Tuesday, October 04, 2005

MIERS MUSINGS

On its face, the selection of Harriet Miers is a very curious choice. Hillary has been out there campaigning on the theme that Bush is carrying out an "unprecedented consolidation of power" that threatens everything that is good and decent about anything. And then Bush nominates his personal attorney from Texas for the Supreme Court. What's up with that?

Possible explanation #1. Bush knows her and trusts her and that should be enough.

That's well and good, but it sells out his base who wanted the fight. Conservatives wanted to take advantage of this rare opportunity to apply the chokehold to a weakened opponent.

2. Bush didn't want a tough Senate fight he feared he might lose.

See above, plus he wouldn't have lost.

3. Bush believes he can count on a conservative evangelical Christian to generally do the right thing with the cases before her.

If she is truly Christian (accepting Christ as Savior, serving Him as Lord, and seeking His direction in matters large and small), truly evangelical, and truly conservative, I would generally agree. Some say part of Bush's agenda is to keep America safe for Christianity. Personally I think that's silly. Christianity does best under conditions of persecution and difficulty.

4. All Bush wants is what he has always said he wants -- a jurist who will try to rightly apply the Constitution according to its words and original intent, with due regard for valid legislative process and without regard for her own preferred outcomes.

I could suggest, as others are doing, a number of other alternative explanations, but I think this one nails it. With Bush the simplest answer is usually right. He confounds his enemies and friends alike by saying what he's going to do and then doing it, without a lot of pomp or commentary. That is not how it's supposed to work in Washington, and it riles up the Beltway crowd. Where's the intrigue? The nuance!

Still there is real risk here for the GOP. It is a basic rule of strategy that, for it to be effective, your side must know what your strategy is. Bush violates that rule at every turn. Invested conservatives are steamed, which threatens the tremendous grassroots effort that propelled him to re-election. A lot of conservatives are feeling today like Bush sold them out by not nominating a purebred conservative and forcing the issue, and strong feelings go beyond right and wrong.

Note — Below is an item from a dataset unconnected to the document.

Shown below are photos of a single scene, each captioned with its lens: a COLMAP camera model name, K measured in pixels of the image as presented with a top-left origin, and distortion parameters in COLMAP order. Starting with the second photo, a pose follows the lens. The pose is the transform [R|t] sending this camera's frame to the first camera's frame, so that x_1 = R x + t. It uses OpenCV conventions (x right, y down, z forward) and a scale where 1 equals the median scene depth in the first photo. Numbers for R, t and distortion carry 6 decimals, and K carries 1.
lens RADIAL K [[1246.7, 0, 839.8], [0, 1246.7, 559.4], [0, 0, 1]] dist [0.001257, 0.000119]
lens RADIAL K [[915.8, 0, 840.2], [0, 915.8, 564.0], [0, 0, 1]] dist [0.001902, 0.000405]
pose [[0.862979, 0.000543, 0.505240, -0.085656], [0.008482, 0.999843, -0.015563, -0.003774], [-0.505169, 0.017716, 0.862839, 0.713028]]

Bush's agenda in simplest terms is to shift the balance of the high court from activist to originalist. My first reaction to the Miers announcement was disappointment, but when all is said and done, I will not be surprised if Bush has succeeded in implementing his agenda by focusing tightly on that narrow objective. The framers got it right, and if the high court can successfully return to the real intentions of the framers (not the redefinitions the court, media, and academia have foisted upon us in recent decades), we will see saner decisions that reflect a more traditionalist view and that restore the original spirit of America.

I hope once the Bill Kristols of the world calm down and take a step back, they will agree. It may not make for good TV and may not provide the kind of fodder the political columnists were hoping for, but how 'bout we just get the result we wanted without all the drama? That would be fine with me.

UPDATE: The American Thinker caught up to me today in this excellent article.
In part, I think these conservatives have unwittingly adopted the Democrats’ playbook, seeing bombast and ‘gotcha’ verbal games as the essence of political combat. Victory for them is seeing the enemy bloodied and humiliated. They mistake the momentary thrill of triumph in combat, however evanescent, for lasting victory where it counts: a Supreme Court comprised of Justices who will assemble majorities for decisions reflecting the original intent of the Founders.

1 comment:

Tom said...

Good post, E. One of the main leftwing criticism of conservatives is that they're not smart. Although we recently saw John Kerry's Yale transcripts and his grades were worse than Bush, the conventional wisdom is still that Kerry is a genius and Bush a dunderhead.

With so many smart conservative legal scholars in the country, it would have been better to throw the Senate a top tier candidate. Even if Harriet Miers is as right as Scalia, her time on the court will give credence to the idea that the best legal minds are Democrats.